Bu minik bilgi alışverişi tamamlandıktan sonra bağlantı kurulmuş demekti ve birbirimizi süzmeye başlıyorduk. Ben 179 cm boyunda, kaslı, geniş omuzlu ve güçlü denebilecek biriyim. Manken gibi şirin ve pürüzsüz bir vücuda sahip değilim belki ama kadınların dikkatini çekecek kadar kas ve six pack sahibiyim. Kendimi hiçbir zaman çekici bulmadım ama anladığım kadarıyla şu "hayvani çekicilik" denen şey sahiden bende var. Melis, feromonların da benden yana olduğunu ve güzel koktuğumu hep söylüyordu. Sebebi ne olursa olsun, kesin olan bir şey var ki, oyun başlarken çok nadiren reddediliyordum.

Anlatılacak hikâyem çok. Üstelik oyunun en güzel yanlarından biri de buydu. Melis'le birlikte ertesi gün yemeğe çıkar, hikâyelerimizi paylaşırdık. Bazen konuşurken öylesine şehvete kapılıyorduk ki kendimizi kampüse yakın evime atıyor, öğleden sonraki derslerden önce doyuma ulaşıyorduk. Birbirimizi bütün gün beklettiğimiz de oluyordu bazen.

Yarattığı heyecandan ve şaşkınlığımdan olacak, ilk oyunum en iyilerinden biriydi.
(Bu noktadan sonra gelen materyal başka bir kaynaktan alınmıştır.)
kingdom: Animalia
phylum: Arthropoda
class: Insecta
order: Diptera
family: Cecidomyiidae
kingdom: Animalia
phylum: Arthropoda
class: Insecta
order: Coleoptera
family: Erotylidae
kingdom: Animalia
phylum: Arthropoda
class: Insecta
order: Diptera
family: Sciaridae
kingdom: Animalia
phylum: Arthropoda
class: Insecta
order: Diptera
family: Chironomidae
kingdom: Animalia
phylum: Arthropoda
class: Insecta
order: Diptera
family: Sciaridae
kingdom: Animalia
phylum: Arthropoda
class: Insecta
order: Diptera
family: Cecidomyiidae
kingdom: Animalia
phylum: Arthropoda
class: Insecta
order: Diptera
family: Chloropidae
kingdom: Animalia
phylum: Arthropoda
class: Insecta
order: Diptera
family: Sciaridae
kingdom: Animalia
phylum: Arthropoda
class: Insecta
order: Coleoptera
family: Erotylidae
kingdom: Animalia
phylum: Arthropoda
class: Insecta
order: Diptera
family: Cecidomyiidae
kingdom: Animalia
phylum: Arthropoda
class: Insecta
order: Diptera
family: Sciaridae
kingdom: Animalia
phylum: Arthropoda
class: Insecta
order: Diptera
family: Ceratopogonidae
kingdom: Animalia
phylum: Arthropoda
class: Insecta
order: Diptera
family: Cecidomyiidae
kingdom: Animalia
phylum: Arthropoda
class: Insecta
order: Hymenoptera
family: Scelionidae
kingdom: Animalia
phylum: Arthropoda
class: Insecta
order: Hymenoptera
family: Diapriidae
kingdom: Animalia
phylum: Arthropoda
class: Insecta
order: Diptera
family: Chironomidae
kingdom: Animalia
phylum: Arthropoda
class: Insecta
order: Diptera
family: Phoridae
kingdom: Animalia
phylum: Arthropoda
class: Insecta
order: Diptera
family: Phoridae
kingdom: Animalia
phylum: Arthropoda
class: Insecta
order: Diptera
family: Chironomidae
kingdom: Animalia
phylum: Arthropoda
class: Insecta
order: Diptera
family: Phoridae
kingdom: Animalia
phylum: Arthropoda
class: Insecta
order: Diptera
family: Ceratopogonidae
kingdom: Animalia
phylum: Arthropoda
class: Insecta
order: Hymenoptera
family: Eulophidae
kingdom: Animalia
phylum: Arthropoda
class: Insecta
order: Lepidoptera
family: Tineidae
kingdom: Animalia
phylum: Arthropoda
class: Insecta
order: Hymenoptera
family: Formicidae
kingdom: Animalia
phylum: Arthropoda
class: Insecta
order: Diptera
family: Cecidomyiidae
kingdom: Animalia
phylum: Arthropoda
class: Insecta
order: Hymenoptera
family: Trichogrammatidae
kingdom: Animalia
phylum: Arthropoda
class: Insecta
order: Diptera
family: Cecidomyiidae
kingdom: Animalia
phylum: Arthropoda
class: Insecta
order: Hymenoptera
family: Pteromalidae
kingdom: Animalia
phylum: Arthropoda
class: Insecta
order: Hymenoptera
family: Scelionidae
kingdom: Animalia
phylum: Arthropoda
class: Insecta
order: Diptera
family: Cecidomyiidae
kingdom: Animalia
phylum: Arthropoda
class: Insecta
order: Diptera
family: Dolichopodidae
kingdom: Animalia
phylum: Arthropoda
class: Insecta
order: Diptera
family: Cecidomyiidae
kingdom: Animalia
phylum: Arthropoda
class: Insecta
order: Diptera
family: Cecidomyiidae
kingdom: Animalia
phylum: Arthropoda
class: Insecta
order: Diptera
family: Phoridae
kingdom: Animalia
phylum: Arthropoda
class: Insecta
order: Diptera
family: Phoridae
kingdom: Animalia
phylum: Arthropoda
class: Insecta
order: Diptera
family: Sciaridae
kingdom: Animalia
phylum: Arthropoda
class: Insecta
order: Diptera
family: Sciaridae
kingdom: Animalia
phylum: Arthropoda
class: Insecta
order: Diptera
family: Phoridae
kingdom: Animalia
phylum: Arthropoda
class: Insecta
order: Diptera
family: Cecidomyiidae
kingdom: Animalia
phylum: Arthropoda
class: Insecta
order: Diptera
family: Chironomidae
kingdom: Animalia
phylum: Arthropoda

Ya yanlış bir kıza ilişirsem? Ya Melis çirkinin birini seçtiyse? Ya kız hayatımda gördüğüm en sıkıcı insan çıkarsa? Hâlâ oyunun kötü bir fikir olabileceğinden endişeleniyordum ama yabancı bir kadınla takıntısız bir şekilde sevişebilme olasılığı reddedilemeyecek bir şeydi.

O salı akşamı, midemde kelebekler uçuşur bir şekilde Kırık Kupa'ya adımımı attım. Yanlış anlamayın, kendime güvenim epey yüksektir ve risk almaktan da çekinmem ama o gece bir yabancıyla sevişeceğimi bilmek fazlasıyla heyecan vericiydi! Bar bankosunun sonuna doğru yürüdüm ve ufak kalabalığı gözlerimle taramaya başladım. Barda kırmızı giyen bir kadından eser yoktu. Bir bira söyledim ve cebimdeki naneli şekerleri kontrol ettikten sonra kalabalığı izlemeye başladım. İnsanları izlemek vakit kaybı gibi görünebilir ama harcanacak vaktiniz varsa eğlenceli de olabilir.

Aşağı yukarı 15 dakika beklemiştim ki içeri girdi. Kapı kapandığı anda gördüm kırmızı bluzunu ve broşun ışıltısını. 170 cm boylarındaydı, ortalama bir bele sahipti ve koyu kahverengi saçları vardı. Mavi bir kot pantolon ve görebildiğim kadarıyla siyah bot giyiyordu. Biraz uzakta olsam bile endamının hayranlık uyandırdığını görebiliyordum. Kız bar bankosuna yaklaştıkça yürüyüşünü ve göğüslerinin hareketini izledim.